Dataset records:
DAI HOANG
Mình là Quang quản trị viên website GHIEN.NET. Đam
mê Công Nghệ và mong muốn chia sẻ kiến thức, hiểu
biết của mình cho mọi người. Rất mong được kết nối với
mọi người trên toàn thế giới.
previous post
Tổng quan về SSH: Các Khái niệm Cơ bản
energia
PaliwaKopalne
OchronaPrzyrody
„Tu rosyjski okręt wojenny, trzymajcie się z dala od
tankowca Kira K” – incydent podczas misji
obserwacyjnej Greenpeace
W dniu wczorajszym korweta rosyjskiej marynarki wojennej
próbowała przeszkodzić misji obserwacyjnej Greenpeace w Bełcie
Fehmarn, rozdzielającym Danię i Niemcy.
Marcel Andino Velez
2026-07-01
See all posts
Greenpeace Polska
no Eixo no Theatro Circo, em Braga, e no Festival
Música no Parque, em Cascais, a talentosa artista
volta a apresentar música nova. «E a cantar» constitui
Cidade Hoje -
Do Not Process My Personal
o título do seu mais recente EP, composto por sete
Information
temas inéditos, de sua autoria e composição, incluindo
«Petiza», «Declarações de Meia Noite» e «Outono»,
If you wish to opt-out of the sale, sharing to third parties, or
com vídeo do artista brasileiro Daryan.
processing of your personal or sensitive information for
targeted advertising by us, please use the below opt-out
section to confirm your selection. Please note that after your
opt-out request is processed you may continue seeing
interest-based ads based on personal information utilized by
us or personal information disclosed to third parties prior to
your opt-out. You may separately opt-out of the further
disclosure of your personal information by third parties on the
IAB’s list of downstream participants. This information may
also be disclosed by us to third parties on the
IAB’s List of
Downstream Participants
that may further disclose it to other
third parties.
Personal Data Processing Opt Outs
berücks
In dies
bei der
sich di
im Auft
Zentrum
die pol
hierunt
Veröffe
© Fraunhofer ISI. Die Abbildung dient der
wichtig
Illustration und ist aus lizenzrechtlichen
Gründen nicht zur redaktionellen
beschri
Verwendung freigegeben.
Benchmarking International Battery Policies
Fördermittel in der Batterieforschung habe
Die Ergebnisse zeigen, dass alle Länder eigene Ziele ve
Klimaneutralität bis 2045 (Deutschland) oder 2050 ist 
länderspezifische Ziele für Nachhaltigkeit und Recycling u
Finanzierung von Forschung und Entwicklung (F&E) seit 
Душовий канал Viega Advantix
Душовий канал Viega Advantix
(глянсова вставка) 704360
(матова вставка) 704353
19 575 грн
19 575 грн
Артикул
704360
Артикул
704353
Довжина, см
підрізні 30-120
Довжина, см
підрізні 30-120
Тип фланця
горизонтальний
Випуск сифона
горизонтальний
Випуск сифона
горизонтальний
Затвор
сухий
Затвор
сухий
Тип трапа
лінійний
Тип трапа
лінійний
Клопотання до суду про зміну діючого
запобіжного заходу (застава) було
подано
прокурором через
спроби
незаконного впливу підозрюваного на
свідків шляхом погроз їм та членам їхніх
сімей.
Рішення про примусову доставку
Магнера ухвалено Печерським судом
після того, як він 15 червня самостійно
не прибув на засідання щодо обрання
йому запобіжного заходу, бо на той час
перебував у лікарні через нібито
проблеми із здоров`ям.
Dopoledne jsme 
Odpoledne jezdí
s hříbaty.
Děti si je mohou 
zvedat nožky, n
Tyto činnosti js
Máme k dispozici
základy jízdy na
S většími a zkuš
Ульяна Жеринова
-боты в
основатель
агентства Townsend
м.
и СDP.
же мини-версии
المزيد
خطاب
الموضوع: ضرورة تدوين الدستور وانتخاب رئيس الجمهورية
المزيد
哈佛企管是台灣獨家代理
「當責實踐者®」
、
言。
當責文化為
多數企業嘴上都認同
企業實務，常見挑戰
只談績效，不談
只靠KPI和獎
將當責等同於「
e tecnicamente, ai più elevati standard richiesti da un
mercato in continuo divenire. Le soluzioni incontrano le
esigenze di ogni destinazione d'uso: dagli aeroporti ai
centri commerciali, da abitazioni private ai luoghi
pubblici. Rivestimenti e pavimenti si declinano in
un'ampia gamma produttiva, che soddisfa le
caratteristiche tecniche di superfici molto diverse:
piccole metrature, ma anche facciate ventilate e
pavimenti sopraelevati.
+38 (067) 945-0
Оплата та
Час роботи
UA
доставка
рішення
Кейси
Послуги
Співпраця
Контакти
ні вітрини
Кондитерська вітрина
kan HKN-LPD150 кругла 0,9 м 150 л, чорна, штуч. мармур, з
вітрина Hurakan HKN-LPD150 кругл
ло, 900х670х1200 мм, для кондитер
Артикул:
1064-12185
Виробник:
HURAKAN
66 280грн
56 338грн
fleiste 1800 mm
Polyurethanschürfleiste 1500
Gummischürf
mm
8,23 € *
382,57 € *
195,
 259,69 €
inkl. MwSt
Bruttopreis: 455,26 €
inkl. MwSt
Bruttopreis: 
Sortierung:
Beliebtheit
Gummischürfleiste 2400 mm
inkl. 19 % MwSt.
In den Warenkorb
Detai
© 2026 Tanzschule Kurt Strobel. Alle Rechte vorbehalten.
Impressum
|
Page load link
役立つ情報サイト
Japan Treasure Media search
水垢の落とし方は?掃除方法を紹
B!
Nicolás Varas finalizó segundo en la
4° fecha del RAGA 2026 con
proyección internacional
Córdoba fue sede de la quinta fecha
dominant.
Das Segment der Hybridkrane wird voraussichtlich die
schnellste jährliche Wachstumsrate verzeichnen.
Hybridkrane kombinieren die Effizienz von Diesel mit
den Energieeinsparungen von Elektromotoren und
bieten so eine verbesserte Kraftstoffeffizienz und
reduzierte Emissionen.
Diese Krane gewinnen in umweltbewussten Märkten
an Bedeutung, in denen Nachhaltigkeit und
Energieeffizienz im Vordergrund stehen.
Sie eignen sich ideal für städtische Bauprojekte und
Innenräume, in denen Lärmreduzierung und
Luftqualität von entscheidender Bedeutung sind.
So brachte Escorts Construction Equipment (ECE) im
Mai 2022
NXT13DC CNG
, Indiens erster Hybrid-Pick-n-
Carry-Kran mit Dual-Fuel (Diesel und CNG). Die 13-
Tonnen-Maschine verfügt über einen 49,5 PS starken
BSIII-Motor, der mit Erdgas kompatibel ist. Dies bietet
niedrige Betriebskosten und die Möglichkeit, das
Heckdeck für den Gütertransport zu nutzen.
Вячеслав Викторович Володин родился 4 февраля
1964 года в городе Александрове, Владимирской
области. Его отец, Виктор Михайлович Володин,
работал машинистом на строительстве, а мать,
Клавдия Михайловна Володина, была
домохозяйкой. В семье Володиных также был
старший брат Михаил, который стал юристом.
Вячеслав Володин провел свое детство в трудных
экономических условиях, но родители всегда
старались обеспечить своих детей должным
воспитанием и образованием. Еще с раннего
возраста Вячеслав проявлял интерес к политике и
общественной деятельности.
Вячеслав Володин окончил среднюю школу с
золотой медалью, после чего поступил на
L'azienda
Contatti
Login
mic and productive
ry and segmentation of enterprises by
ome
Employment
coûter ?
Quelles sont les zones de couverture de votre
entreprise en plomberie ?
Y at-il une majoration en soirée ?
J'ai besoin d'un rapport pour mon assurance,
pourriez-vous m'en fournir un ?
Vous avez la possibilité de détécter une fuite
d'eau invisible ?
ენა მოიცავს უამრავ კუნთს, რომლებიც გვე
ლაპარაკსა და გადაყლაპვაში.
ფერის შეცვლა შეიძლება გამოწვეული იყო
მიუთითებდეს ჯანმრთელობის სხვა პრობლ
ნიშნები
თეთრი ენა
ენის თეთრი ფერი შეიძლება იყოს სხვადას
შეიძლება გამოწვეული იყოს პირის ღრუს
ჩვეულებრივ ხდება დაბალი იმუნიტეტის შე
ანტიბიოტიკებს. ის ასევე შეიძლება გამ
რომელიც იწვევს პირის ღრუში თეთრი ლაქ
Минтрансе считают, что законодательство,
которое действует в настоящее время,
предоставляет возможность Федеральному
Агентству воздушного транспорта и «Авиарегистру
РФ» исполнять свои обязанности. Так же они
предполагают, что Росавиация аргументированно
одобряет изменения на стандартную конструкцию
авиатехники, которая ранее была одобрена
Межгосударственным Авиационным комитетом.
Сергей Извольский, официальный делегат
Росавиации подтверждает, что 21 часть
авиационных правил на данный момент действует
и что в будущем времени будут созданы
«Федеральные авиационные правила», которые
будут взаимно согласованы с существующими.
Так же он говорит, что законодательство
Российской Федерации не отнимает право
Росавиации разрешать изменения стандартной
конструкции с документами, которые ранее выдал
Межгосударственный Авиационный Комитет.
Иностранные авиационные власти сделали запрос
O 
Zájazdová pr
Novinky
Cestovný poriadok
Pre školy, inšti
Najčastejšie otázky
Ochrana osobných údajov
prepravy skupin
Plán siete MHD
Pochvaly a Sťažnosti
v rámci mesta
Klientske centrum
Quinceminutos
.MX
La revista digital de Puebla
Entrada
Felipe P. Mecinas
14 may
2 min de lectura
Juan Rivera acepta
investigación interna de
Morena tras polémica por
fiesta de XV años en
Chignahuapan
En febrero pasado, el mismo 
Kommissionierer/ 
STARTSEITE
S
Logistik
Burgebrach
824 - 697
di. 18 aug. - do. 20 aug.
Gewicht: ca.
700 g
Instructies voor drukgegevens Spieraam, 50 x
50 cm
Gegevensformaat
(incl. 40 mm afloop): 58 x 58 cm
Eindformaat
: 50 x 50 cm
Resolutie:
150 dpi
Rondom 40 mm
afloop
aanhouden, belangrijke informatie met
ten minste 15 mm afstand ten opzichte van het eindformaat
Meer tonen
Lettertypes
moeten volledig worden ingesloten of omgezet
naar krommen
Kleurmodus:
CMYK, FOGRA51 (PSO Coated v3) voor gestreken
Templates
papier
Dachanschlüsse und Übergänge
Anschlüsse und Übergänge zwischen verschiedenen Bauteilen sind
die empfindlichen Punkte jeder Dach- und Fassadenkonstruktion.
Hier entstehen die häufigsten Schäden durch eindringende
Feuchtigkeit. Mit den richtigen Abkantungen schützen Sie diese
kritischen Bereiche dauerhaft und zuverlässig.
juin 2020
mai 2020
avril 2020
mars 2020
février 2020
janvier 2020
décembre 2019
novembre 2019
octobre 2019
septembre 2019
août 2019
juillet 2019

**Exercise brief:**
Check each line of the entries, and copy the ones that contain "запобіжного".

**Solution to this problem:**
запобіжного заходу (застава) було
йому запобіжного заходу, бо на той час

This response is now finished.